Viktor : Onze inspiratie. Wat hen interesseert is het feit dat we verhaalvertellers zijn, dat we voorbij de kleren communiceren. Ze hebben eerst verschillende shows bijgewoond voor ze een contract voorstelden.

Jullie waren erg betrokken bij de creatie van het parfum : jullie gingen zelfs naar Grasse om er een opleiding te volgen. Is dat interesse, perfectionisme of controledrang ?

Viktor : Alles tegelijk. Het is voor ons evident dat we zo betrokken zijn bij de creatie, het is niet gewoon iets waar we onze naam op plakken. Net zoals voor alle andere zaken, zijn wij de ultieme test.

Rolf : We zijn wel controlefreaks. Het is een deel van onze wereld dat we met dezelfde liefde en ambitie aanpakken als de rest. Dat alleen kan de reden van succes zijn.

Wanneer zullen jullie het gevoel hebben dat jullie het gemaakt hebben ?

Viktor : Dat is een interessante vraag, daar hebben we het al over gehad. Het zijn bepaalde momenten waar je naar streeft, maar het is niet ‘echt’. Zoals wanneer je naar een groot feest gaat en je gefotografeerd wordt ; maar dat duurt maar even en daarna ga je naar huis. Het is leuk om zulke momenten te verzamelen, omdat ze deel uitmaken van ons werk. Maar het gaat niet om de bestemming, het gaat om de reis. Het is leuk om je even te mengen met de modemensen en het wereldje, maar uiteindelijk is het ons werk dat belangrijk is.

Wat is het belangrijkste in jullie werk ?

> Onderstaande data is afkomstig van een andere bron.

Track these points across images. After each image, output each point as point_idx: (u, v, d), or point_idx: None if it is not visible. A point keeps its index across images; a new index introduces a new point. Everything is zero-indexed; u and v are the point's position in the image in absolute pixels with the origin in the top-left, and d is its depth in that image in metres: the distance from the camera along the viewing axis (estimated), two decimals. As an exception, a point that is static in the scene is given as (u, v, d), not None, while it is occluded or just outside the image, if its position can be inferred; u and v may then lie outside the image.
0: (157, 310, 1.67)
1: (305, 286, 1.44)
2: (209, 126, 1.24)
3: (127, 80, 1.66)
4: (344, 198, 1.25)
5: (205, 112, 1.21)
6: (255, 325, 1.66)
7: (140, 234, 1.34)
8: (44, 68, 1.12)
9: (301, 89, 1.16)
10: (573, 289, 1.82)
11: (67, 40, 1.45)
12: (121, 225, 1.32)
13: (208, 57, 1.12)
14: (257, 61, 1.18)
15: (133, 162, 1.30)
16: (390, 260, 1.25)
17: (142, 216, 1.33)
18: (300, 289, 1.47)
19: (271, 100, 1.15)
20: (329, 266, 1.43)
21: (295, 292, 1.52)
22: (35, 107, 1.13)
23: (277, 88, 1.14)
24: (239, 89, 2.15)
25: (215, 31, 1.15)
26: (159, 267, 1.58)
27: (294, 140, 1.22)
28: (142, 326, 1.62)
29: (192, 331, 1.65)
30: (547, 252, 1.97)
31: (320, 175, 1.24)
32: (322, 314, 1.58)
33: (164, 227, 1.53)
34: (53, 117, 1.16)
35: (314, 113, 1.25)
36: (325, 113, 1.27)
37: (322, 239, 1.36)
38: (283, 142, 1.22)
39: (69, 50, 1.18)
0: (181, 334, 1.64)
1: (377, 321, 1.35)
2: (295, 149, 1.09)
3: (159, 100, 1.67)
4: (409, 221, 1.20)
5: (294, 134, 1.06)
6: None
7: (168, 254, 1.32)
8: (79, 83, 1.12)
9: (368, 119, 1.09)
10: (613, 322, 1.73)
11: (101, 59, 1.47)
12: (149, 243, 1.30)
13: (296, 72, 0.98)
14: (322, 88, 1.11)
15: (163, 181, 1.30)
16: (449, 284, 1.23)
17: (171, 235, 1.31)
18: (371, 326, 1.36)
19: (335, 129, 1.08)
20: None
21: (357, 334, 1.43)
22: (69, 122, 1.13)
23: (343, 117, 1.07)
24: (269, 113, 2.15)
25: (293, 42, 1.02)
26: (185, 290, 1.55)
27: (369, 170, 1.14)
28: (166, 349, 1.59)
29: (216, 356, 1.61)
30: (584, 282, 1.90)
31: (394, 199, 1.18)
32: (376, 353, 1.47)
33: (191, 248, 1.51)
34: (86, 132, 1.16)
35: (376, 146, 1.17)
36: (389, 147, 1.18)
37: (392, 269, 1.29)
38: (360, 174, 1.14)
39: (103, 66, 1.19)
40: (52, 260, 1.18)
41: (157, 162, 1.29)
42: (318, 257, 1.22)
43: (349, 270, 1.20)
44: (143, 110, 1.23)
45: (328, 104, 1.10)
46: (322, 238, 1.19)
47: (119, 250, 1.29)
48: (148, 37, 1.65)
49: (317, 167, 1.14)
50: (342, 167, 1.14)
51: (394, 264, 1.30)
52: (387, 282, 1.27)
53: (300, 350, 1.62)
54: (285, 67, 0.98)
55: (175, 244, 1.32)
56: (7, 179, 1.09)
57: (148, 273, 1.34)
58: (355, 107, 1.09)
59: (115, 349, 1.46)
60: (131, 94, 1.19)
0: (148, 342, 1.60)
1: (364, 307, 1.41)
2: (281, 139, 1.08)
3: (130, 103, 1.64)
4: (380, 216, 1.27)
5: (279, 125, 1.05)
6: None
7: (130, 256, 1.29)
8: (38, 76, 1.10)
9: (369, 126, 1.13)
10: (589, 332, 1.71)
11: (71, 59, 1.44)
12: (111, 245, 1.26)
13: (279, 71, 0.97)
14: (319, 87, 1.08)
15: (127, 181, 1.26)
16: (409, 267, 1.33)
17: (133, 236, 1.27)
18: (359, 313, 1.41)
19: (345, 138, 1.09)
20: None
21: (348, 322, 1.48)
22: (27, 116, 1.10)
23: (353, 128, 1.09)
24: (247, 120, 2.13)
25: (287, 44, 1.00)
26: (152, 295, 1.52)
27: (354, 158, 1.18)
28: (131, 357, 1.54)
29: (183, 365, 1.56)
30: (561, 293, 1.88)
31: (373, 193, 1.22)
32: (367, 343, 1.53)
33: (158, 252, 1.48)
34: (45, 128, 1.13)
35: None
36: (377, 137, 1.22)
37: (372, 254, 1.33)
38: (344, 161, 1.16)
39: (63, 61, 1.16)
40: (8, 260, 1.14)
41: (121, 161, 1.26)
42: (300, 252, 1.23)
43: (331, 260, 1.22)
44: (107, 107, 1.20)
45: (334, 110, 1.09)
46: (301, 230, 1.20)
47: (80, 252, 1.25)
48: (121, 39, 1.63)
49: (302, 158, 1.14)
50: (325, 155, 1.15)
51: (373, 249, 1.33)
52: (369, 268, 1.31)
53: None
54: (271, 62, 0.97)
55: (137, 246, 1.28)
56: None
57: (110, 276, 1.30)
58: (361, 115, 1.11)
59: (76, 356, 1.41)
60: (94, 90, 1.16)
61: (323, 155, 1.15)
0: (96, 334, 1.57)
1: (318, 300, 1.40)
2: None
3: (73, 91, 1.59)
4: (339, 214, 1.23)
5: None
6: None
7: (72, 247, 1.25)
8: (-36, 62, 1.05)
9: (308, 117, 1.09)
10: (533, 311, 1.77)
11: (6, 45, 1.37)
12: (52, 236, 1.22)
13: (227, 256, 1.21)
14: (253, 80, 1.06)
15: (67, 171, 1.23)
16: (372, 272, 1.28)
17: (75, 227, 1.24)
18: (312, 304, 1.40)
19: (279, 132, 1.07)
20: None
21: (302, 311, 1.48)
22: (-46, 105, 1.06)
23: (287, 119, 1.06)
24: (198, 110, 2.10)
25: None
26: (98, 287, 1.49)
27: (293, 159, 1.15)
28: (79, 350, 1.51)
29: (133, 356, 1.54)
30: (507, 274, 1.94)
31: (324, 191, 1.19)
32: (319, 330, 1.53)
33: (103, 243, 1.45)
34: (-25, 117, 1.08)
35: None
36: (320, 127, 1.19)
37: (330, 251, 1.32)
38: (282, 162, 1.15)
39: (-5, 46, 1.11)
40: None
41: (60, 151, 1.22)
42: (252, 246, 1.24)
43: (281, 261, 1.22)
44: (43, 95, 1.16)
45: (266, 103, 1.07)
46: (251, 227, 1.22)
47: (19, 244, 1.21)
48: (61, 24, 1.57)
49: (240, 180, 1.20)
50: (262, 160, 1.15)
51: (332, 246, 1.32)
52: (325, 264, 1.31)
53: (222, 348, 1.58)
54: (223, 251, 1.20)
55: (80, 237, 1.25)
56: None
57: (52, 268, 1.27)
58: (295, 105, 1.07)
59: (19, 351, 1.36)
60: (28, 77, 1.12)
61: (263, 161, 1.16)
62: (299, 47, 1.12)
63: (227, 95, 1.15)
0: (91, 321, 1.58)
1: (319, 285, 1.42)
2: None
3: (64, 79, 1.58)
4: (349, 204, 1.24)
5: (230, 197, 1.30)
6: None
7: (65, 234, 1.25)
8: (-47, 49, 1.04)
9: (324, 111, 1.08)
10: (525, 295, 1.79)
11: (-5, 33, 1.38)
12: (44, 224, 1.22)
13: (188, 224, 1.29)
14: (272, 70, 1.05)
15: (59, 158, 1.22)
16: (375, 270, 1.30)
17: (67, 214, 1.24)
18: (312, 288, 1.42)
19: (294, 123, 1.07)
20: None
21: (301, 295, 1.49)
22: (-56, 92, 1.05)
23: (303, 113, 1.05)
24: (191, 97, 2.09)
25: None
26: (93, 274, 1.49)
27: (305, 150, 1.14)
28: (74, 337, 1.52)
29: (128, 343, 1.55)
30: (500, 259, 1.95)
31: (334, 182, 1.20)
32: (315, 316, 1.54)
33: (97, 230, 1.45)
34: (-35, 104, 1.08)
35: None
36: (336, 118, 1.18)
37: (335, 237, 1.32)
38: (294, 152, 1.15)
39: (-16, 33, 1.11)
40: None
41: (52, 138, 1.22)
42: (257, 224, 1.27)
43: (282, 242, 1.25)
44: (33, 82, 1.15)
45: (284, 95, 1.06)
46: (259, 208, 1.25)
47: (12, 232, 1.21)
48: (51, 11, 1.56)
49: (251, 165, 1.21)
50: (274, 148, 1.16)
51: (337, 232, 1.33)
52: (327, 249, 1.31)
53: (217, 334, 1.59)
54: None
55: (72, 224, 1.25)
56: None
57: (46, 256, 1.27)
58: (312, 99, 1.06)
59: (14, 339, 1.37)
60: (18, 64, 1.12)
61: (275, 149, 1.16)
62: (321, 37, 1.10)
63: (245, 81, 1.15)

Viktor : Wat voor ons het belangrijkste is, niet alleen in ons eigen werk maar ook in dat van anderen, is de originaliteit. Ernaar streven om iets te maken dat ervoor nog niet bestond. Het is niet omdat iets er spectaculair uitziet en in een museum staat, dat het kunst is. Of dat alles mode is wat op de catwalk loopt. Mode kan zoveel dingen zijn.